▶ [What you need to do]
Retype only the stretch of lines that starts with the line containing "clock enable input." and ends with the last line of the records, both included, exactly.

(Records excerpted from a collection)
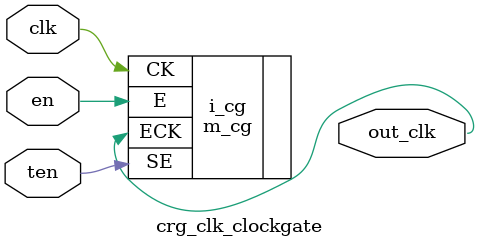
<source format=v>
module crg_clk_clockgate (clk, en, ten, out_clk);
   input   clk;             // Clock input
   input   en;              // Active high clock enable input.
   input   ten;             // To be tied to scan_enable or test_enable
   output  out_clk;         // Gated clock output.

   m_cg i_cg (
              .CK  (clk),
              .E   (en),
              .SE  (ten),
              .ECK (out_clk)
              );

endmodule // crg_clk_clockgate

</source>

▶ [Reply]
   input   en;              // Active high clock enable input.
   input   ten;             // To be tied to scan_enable or test_enable
   output  out_clk;         // Gated clock output.

   m_cg i_cg (
              .CK  (clk),
              .E   (en),
              .SE  (ten),
              .ECK (out_clk)
              );

endmodule // crg_clk_clockgate

</source>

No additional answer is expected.